**EXERCISE OBJECTIVE**:
Copy out the data exactly as it appears, without a single image.

**DATA EXCERPTS**:
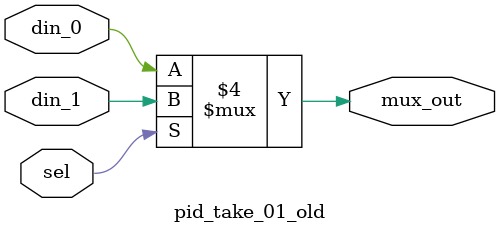
<source format=v>
module  pid_take_01_old(
din_0      , // Mux first input
din_1      , // Mux Second input
sel        , // Select input
mux_out      // Mux output
);
//-----------Input Ports---------------
input din_0, din_1, sel ;
//-----------Output Ports---------------
output mux_out;
//------------Internal Variables--------
reg  mux_out;
//-------------Code Starts Here---------
always @ (sel or din_0 or din_1)
begin : MUX
  if (sel == 1'b0) begin
      mux_out = din_0;
  end else begin
      mux_out = din_1 ;
  end
end

endmodule //End Of Module mux
</source>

**WRITTEN RESPONSE**:
<source format=v>
module  pid_take_01_old(
din_0      , // Mux first input
din_1      , // Mux Second input
sel        , // Select input
mux_out      // Mux output
);
//-----------Input Ports---------------
input din_0, din_1, sel ;
//-----------Output Ports---------------
output mux_out;
//------------Internal Variables--------
reg  mux_out;
//-------------Code Starts Here---------
always @ (sel or din_0 or din_1)
begin : MUX
  if (sel == 1'b0) begin
      mux_out = din_0;
  end else begin
      mux_out = din_1 ;
  end
end

endmodule //End Of Module mux
</source>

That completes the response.